As the book points out, this is not consistent at all with the standard frame of economics, in which the economist is a deus ex machina calculating the optimal policy and implementing it – a command-and-control framework of thought that has spread far wider than economics to capture all of public policy and even business decision making.This has extracted a high price and I think is certainly at the root of the present dissatisfaction with economics.
The authors argue that the problem in economics itself is mainly with macro and theory, as the applied micro areas of the field have been steadily moving away from assumed rationality, linearity, static equilibrium etc for some decades now – behavioural economics being the obvious example. In 2000, this led Paul David to declare that ‘neoclassical’ economics was dead. The exception, however, is the one bit of economics that all normal people know about because it’s in the news all the time, not least because of the financial crisis and its aftermath. As the authors write: “Issues of morality, the market and the constitutional order should have been central to the policy debate about macroeconomics. They weren’t.
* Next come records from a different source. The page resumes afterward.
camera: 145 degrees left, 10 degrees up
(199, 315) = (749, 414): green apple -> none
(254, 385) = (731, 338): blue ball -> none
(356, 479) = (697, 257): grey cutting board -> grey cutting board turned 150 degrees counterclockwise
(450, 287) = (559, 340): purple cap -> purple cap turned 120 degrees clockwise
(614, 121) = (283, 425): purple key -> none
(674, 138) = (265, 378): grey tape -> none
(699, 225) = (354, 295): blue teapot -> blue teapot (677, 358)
The standard frame eliminated them from discussion.” They are wonderfully scathing about modern DSGE macro, a view with which I wholeheartedly agree. “While microeconomics has evolved considerably in the direction of complexity, progress in macro has been very limited.” What students are currently taught in their macro courses is not useful and in fact inconsistent with empirical reality.
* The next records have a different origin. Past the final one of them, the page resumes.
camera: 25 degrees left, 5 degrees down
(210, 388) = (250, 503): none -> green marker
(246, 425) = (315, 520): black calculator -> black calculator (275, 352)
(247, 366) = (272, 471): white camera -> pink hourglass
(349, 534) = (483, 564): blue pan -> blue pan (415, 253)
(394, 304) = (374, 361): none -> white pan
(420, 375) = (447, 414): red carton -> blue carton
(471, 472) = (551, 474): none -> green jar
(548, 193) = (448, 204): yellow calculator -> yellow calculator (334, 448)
Outside economics, in the wider influence the subject and its approach have had on public policy, reductionism still reigns, and probably will until future generations of people who have studied economics have experienced a different kind of curriculum. Colander and Kuper end with a curriculum reform proposal – economics education is a longstanding interest of David Colander, who contributed a chapter to. Role on the roll-out of INET’s CORE curriculum!
However, I think this book is more useful for people in the policy world rather than universities. It could start to chip away at the damaging idea that policy makers are deus ex machina, outside the system (something I spoke about in my Pro Bono lecture The Economist As Outsider), and focus attention once again on the importance of the institutional, cultural and ethical framework within which people make economic decisions.